Karna
Tajuk

Karna

Pemegang kekuasaan tertinggi dalam beberapa bulan ke depan, mungkin bukan yang terbaik buat negara dan bangsa ini, tetapi setidaknya kita masih punya harapan agar orang-orang baik, di dalam dan di luar pemerintahan, masih mau untuk terus bekerja keras menegakkan tonggak-tonggak kebaikan sesuai cita-cita bangsa.

Arief T Surowidjojo
Bacaan 6 Menit

Adalah suatu keniscayaan bahwa pada Valentine Day 14 Februari 2024 nanti kita akan mencoblos di bilik suara, dan segera “quick counts” akan memberi tahu kita siapa pasangan pemenang pilpres berikut dengan wapresnya. Kalaupun terjadi putaran kedua, juga suatu keniscayaan bahwa pemungutan suara akan dilakukan pada tanggal 26 Juni 2024, dan pada tanggal 20 Oktober 2024 sudah akan ada pengucapan sumpah jabatan Presiden dan Wakil Presiden terpilih 2024-2029.
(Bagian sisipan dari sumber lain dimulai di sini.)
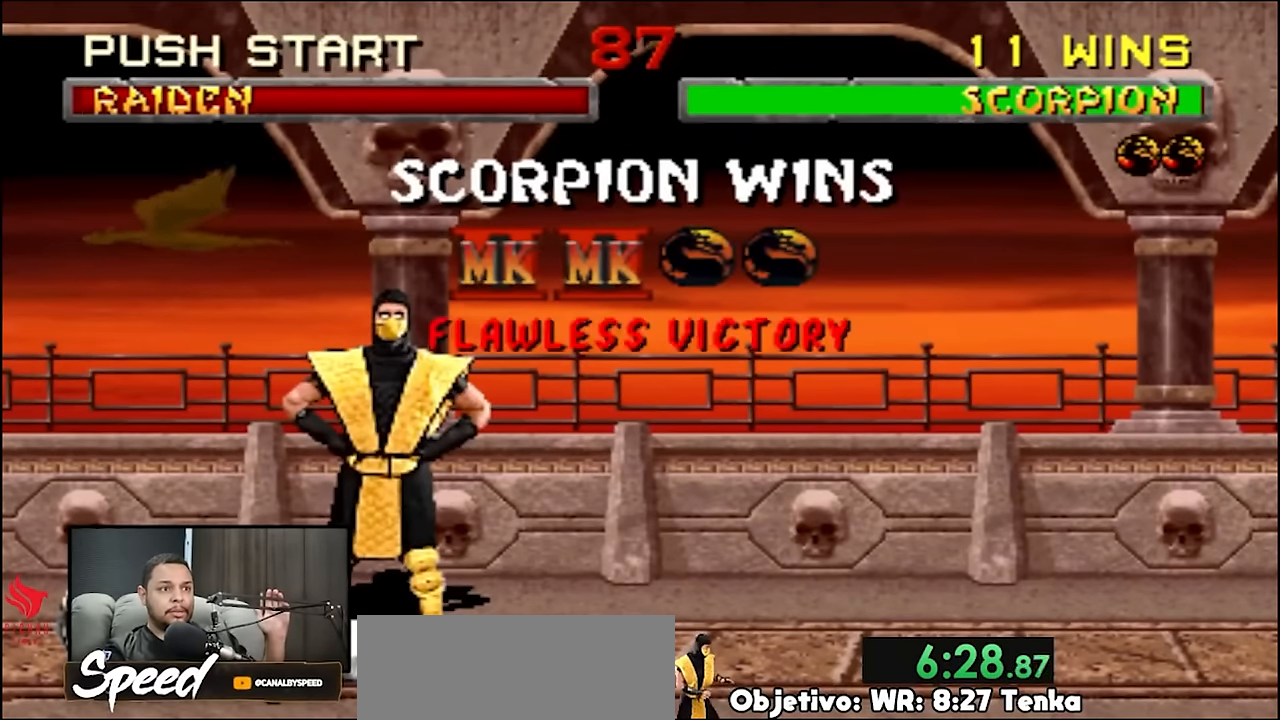
{"buttons": ["R2"], "events": []}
Siapapun kita, dengan latar belakang apapun, dengan pilihan manapun, suka tidak suka, akan menghadapi kenyataan ini. Kita akan punya presiden dan wakil presiden baru yang akan menentukan strategi dan kebijakan negara ini 5 tahun ke depan, di masa ketika dunia masih berada dalam konflik, perang, disrupsi dan banyak ketidakpastian lainnya.

Presiden dan Wakil Presiden terpilih mungkin bukan pilihan atau jagoan kita, itupun kalau ada, tetapi sebagai warga negara yang taat pada praktik demokrasi, kenyataan tersebut harus diterima. Kita punya pilihan untuk ikut memberi kontribusi positif untuk membangun negara ini dengan pemimpin negara yang baru, atau konsisten menjadi warga negara yang terus memberi kritik kepada pemerintahan baru, dengan sekeras apapun, dalam rangka terus membangun praktik demokrasi yang sehat, sistem hukum yang berjalan di relnya, dan keadilan sosial bagi masyarakat luas.

Pemerintahan baru bisa baik, medioker, atau bahkan buruk di dalam menjalankan strategi dan kebijakannya. Pilihan-pilihan untuk ikut serta dalam posisi-posisi saling bertentangan tersebut menjadi terbatas. Yang jelas, pilihan untuk diam dan tidak berbuat apa-apa bukan opsi yang baik untuk bangsa ini.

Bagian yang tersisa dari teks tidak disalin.